#### Named joint coordinates
---+---

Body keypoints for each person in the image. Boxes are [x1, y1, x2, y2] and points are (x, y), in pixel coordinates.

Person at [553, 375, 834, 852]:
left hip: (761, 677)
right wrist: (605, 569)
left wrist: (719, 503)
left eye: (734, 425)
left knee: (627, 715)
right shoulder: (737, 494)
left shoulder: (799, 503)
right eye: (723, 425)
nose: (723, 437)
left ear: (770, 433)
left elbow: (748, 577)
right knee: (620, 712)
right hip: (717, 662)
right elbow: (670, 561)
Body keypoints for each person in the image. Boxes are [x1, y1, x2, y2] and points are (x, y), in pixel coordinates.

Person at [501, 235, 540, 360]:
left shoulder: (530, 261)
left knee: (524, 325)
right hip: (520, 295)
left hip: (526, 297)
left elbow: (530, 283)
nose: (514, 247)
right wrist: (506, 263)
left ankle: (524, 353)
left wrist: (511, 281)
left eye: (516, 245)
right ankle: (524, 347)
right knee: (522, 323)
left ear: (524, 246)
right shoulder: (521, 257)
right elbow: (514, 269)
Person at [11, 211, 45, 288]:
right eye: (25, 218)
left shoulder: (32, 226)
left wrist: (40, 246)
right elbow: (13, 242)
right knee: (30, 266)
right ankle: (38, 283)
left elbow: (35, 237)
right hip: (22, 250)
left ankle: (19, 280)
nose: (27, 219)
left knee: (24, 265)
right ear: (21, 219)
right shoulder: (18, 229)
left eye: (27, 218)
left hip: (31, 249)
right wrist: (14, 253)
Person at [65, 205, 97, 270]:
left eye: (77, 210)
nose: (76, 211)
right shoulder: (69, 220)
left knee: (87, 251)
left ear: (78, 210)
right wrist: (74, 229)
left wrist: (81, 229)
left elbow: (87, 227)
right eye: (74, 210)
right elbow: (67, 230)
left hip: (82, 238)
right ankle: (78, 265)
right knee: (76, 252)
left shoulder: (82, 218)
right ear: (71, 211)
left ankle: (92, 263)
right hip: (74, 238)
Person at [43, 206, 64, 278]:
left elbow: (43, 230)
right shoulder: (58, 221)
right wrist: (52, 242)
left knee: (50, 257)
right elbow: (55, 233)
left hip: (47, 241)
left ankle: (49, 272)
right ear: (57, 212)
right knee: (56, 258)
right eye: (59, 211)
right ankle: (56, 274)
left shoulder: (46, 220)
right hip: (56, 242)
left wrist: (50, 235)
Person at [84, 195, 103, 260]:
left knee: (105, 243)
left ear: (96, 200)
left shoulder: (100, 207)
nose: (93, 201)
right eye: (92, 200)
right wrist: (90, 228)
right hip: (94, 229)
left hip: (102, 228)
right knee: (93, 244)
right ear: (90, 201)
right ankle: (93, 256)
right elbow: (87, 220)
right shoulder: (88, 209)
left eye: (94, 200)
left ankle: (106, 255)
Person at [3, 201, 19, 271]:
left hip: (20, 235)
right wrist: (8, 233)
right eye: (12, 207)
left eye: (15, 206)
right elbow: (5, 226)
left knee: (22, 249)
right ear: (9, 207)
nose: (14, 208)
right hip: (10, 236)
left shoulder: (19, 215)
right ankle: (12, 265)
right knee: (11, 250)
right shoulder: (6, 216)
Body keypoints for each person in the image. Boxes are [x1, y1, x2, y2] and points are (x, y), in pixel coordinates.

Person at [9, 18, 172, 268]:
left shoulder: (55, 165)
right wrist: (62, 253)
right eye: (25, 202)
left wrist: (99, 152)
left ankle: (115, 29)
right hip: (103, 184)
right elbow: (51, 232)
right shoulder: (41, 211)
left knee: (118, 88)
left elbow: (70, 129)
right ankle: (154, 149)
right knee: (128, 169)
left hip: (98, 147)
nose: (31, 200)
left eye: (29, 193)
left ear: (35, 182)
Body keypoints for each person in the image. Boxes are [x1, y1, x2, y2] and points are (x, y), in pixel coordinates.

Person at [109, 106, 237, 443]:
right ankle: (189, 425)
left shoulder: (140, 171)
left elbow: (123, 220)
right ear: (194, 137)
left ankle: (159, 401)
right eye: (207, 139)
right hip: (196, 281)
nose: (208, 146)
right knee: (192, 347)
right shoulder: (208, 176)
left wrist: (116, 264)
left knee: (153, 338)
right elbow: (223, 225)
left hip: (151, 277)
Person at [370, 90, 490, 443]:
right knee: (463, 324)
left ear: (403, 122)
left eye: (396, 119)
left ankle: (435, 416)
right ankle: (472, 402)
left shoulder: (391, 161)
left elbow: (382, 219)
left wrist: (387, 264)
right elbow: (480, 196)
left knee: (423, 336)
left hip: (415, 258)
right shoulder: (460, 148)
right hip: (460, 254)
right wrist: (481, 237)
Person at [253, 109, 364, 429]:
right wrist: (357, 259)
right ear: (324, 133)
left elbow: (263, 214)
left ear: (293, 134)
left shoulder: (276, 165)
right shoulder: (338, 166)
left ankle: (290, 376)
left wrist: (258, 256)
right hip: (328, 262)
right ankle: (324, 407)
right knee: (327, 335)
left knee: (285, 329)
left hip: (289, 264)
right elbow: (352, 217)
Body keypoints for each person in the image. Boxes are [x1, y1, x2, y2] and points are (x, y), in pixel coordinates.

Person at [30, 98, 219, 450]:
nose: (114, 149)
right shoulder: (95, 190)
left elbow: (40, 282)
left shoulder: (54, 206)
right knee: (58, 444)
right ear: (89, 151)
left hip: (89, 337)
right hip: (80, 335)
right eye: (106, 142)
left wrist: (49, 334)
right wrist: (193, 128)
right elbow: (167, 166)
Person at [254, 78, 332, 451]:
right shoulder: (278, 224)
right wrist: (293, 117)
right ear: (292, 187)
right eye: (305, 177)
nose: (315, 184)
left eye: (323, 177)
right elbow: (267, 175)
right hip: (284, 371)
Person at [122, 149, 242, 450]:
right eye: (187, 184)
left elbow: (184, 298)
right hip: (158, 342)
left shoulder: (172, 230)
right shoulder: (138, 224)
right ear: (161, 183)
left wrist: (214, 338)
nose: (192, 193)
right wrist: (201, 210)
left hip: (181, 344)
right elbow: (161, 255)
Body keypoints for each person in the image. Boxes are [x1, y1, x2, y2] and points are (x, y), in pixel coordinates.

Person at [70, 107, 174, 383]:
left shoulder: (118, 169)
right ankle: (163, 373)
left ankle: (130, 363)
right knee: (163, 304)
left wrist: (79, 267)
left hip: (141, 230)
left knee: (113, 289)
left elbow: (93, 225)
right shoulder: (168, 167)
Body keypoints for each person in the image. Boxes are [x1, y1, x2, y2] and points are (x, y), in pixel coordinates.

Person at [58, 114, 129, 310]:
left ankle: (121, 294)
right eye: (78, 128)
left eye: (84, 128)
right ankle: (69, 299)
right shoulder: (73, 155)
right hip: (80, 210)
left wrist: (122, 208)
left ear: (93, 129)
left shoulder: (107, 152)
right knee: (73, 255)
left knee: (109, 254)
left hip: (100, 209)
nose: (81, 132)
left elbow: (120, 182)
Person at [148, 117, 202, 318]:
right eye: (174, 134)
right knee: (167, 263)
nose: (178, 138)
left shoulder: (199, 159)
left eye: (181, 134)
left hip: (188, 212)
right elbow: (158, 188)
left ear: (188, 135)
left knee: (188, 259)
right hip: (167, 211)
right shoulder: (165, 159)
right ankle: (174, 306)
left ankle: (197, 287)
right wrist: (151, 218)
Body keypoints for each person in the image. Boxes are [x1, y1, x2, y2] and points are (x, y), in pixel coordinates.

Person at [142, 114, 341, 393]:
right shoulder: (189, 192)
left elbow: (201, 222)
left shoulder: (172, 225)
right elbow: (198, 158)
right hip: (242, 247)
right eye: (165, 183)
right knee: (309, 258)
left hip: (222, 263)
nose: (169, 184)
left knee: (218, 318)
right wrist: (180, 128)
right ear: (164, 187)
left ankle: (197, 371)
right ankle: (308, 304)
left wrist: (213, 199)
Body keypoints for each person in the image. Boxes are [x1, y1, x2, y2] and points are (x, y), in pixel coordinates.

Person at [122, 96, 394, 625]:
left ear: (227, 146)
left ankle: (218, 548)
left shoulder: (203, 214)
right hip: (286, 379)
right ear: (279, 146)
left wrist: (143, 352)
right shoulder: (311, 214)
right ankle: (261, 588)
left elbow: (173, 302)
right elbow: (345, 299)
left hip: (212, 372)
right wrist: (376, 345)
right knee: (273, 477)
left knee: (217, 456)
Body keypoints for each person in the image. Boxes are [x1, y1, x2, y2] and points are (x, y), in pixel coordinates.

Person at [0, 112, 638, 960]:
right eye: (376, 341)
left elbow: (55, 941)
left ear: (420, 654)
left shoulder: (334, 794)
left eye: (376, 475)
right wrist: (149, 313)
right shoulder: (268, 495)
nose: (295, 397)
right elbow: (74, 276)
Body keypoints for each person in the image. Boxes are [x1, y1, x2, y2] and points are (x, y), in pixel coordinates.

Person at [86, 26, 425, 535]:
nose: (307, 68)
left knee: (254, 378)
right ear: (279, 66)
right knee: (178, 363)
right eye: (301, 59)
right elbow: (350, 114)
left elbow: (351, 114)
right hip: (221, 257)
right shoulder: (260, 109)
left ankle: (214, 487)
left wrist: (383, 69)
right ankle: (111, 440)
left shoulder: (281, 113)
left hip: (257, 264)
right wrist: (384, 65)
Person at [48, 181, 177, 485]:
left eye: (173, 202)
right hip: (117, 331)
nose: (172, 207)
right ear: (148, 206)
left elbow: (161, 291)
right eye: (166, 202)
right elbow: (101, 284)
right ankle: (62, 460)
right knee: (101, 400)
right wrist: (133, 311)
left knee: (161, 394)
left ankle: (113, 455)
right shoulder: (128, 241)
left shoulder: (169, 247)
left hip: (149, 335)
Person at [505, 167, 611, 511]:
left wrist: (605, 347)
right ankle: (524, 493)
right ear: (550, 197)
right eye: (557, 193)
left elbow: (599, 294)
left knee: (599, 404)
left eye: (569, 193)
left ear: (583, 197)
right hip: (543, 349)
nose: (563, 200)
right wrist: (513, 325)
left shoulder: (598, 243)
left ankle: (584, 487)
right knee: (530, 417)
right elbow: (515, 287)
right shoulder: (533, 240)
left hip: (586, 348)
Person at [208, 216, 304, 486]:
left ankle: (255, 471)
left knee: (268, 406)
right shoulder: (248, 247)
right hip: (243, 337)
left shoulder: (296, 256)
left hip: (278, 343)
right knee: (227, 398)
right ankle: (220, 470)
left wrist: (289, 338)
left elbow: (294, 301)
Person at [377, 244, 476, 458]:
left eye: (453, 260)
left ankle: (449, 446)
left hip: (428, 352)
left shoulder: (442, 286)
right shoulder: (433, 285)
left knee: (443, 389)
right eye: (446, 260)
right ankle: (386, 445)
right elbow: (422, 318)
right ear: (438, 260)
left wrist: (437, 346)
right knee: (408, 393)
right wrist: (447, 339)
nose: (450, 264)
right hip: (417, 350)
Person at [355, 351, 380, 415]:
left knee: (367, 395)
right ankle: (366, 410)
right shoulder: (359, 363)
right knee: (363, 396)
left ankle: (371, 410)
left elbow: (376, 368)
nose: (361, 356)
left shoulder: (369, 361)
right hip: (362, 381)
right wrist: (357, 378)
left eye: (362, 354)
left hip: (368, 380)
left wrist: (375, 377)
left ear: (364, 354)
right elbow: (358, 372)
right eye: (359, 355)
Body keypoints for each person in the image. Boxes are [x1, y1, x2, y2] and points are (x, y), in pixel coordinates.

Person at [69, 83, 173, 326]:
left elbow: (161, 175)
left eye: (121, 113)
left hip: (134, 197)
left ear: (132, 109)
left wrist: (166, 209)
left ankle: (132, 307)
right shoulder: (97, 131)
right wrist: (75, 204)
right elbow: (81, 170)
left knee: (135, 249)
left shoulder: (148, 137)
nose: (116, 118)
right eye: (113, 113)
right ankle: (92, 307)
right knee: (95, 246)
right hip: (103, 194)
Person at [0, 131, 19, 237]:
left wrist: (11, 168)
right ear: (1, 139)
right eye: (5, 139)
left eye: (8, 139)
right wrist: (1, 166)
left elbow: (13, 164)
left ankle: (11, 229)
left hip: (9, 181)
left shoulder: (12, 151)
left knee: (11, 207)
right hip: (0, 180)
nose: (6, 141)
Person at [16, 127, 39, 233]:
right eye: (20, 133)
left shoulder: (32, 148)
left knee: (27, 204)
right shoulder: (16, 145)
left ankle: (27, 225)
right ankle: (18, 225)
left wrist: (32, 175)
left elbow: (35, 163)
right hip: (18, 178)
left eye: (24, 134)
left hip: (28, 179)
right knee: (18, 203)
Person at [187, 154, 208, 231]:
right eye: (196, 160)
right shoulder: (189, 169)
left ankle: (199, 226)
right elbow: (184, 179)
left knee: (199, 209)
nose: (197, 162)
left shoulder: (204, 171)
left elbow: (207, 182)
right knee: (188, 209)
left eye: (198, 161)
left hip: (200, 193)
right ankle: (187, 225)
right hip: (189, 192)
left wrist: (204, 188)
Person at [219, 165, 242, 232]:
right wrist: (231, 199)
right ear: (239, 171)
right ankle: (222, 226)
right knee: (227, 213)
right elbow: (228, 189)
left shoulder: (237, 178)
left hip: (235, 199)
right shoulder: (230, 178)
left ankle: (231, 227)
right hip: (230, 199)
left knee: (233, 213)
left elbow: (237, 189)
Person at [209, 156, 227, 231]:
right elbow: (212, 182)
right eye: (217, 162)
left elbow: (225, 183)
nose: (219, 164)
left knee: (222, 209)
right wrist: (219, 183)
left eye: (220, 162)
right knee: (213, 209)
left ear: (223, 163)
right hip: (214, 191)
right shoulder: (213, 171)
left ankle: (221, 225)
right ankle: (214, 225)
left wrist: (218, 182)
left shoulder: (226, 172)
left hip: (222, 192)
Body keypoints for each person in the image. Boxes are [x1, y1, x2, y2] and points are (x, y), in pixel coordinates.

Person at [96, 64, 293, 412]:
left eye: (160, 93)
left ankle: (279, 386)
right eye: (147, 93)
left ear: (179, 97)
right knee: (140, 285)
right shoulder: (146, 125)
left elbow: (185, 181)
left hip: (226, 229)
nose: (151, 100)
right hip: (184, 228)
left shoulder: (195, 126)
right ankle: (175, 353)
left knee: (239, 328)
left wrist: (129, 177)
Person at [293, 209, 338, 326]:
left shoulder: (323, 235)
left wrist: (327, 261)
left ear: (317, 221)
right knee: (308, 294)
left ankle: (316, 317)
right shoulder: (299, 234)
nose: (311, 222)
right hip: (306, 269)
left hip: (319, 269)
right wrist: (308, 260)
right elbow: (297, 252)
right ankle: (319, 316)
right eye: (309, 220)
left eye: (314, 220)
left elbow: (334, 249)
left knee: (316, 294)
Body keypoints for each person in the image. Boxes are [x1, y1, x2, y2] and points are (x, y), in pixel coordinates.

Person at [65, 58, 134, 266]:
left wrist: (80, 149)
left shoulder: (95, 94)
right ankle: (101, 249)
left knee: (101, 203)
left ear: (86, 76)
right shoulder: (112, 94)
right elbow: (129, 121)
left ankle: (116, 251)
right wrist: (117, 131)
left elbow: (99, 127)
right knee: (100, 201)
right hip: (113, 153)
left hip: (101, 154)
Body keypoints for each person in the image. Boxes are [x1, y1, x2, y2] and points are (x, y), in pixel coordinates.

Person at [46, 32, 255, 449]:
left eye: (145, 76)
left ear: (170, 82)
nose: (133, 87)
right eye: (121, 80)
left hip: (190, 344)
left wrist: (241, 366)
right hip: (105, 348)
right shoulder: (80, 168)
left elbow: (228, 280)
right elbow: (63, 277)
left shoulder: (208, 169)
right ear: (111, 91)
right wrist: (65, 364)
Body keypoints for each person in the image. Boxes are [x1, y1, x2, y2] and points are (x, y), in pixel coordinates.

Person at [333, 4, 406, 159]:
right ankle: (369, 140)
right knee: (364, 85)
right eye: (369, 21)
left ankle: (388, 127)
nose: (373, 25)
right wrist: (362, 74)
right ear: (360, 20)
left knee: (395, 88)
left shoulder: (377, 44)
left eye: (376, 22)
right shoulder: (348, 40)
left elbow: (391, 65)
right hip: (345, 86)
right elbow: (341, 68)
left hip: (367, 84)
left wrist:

---+---

#### WHAT TO DO
Reproduce exactly the lines above from the line with "left knee: (188, 259)" to the line with "right knee: (178, 363)", including both, and add nothing.

#### SOLUTION FOR THIS TASK
left knee: (188, 259)
right hip: (167, 211)
right shoulder: (165, 159)
right ankle: (174, 306)
left ankle: (197, 287)
right wrist: (151, 218)
Body keypoints for each person in the image. Boxes are [x1, y1, x2, y2] and points are (x, y), in pixel coordinates.

Person at [142, 114, 341, 393]:
right shoulder: (189, 192)
left elbow: (201, 222)
left shoulder: (172, 225)
right elbow: (198, 158)
right hip: (242, 247)
right eye: (165, 183)
right knee: (309, 258)
left hip: (222, 263)
nose: (169, 184)
left knee: (218, 318)
right wrist: (180, 128)
right ear: (164, 187)
left ankle: (197, 371)
right ankle: (308, 304)
left wrist: (213, 199)
Body keypoints for each person in the image. Boxes are [x1, y1, x2, y2] and points are (x, y), in pixel coordinates.

Person at [122, 96, 394, 625]:
left ear: (227, 146)
left ankle: (218, 548)
left shoulder: (203, 214)
right hip: (286, 379)
right ear: (279, 146)
left wrist: (143, 352)
right shoulder: (311, 214)
right ankle: (261, 588)
left elbow: (173, 302)
right elbow: (345, 299)
left hip: (212, 372)
right wrist: (376, 345)
right knee: (273, 477)
left knee: (217, 456)
Body keypoints for each person in the image. Boxes are [x1, y1, x2, y2] and points are (x, y), in pixel coordinates.

Person at [0, 112, 638, 960]:
right eye: (376, 341)
left elbow: (55, 941)
left ear: (420, 654)
left shoulder: (334, 794)
left eye: (376, 475)
right wrist: (149, 313)
right shoulder: (268, 495)
nose: (295, 397)
right elbow: (74, 276)
Body keypoints for each person in the image. Boxes are [x1, y1, x2, y2] and points are (x, y), in pixel coordinates.

Person at [86, 26, 425, 535]:
nose: (307, 68)
left knee: (254, 378)
right ear: (279, 66)
right knee: (178, 363)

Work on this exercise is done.